🤖 AI Summary
This work addresses the problem of assessing the factual validity of internal probabilistic knowledge in large language models (LLMs)—specifically, classifying generated statements as *true*, *false*, or *neither-true-nor-false* (e.g., subjective, undefined, or context-dependent). To this end, we propose sAwMIL, a sparse-aware multiple-instance learning framework that integrates collusive prediction with nonlinear probing. Our method reveals, for the first time, that factual signals concentrate predominantly in the model’s initial three layers; true and false signals exhibit strong asymmetry; and a distinct, identifiable third-class signal—beyond binary truth values—exists. Evaluated across 16 open-source LLMs, sAwMIL overcomes the cross-model generalization limitations of conventional linear probes.
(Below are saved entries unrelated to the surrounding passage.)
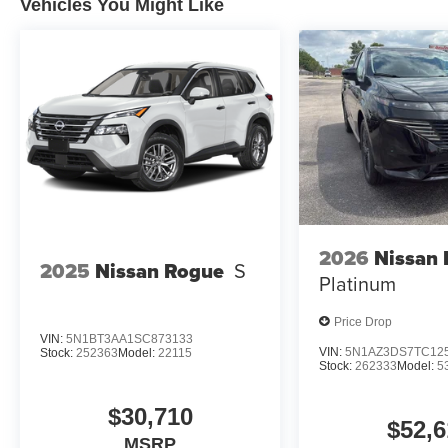
Vehicles You Might Like
for an impending forward collision.
The vehicle constantly monitors the roadway in fron
pedestrians on an interior display. If the system det
preventative steps to avoid hitting the pedestrian.
Technology and Telematics
SYNC 4 AppLink/Apple CarPlay/Android Auto smart
Mobile devices can wirelessly connect to the intern
Mobile devices can wirelessly connect to the intern
2026
Nissan
ENGINE: 2.3L ECOBOOST I-4
2025
Nissan Rogue
S
Platinum
At Moore Ford, we’re here to
Serve you!
Our staff is 10
understand that you need clear, transparent information 
Price Drop
market pricing philosophy, we offer the right cars at the r
VIN:
5N1BT3AA1SC873133
VIN:
5N1AZ3DS7TC12
Stock:
252363
Model:
22115
Stock:
262333
Model:
5
$30,710
$52,6
MSRP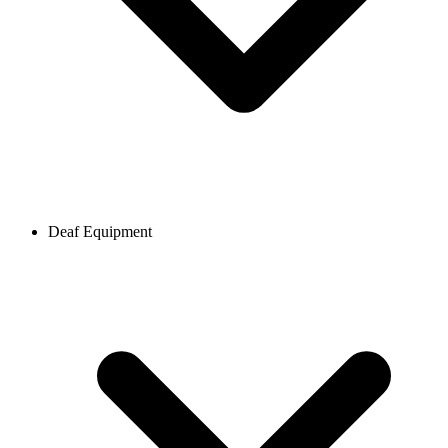
Deaf Equipment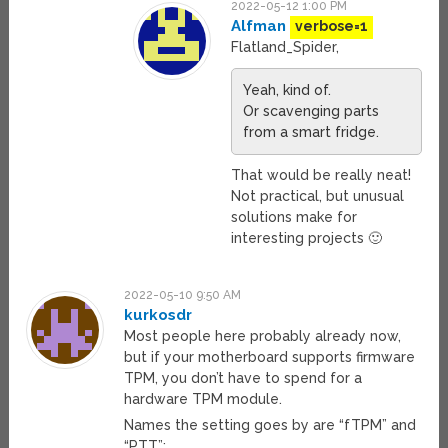
2022-05-12 1:00 PM
Alfman
verbose=1
Flatland_Spider,
Yeah, kind of.
Or scavenging parts
from a smart fridge.
That would be really neat!
Not practical, but unusual
solutions make for
interesting projects 🙂
2022-05-10 9:50 AM
kurkosdr
Most people here probably already now,
but if your motherboard supports firmware
TPM, you don’t have to spend for a
hardware TPM module.
Names the setting goes by are “fTPM” and
“PTT”: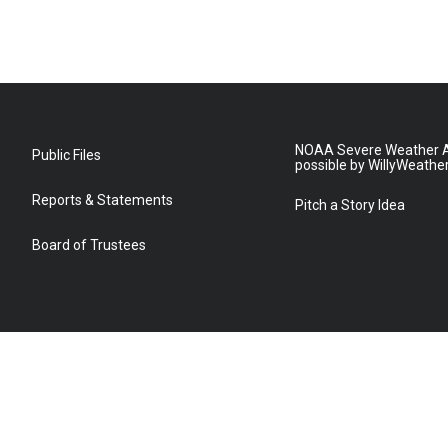
NOAA Severe Weather A
Public Files
possible by WillyWeathe
Reports & Statements
Pitch a Story Idea
Board of Trustees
It significantly improves separability and reliability of all three knowledge classes under five rigorous validity criteria and on three newly constructed datasets, establishing a novel paradigm for fine-grained, trustworthy assessment of internal knowledge representation in LLMs.
📝 Abstract
We often attribute human characteristics to large language models (LLMs) and claim that they "know" certain things. LLMs have an internal probabilistic knowledge that represents information retained during training. How can we assess the veracity of this knowledge? We examine two common methods for probing the veracity of LLMs and discover several assumptions that are flawed. To address these flawed assumptions, we introduce sAwMIL (short for Sparse Aware Multiple-Instance Learning), a probing method that utilizes the internal activations of LLMs to separate statements into true, false, and neither. sAwMIL is based on multiple-instance learning and conformal prediction. We evaluate sAwMIL on 5 validity criteria across 16 open-source LLMs, including both default and chat-based variants, as well as on 3 new datasets. Among the insights we provide are: (1) the veracity signal is often concentrated in the third quarter of an LLM's depth; (2) truth and falsehood signals are not always symmetric; (3) linear probes perform better on chat models than on default models; (4) nonlinear probes may be required to capture veracity signals for some LLMs with reinforcement learning from human feedback or knowledge distillation; and (5) LLMs capture a third type of signal that is distinct from true and false and is neither true nor false. These findings provide a reliable method for verifying what LLMs "know" and how certain they are of their probabilistic internal knowledge.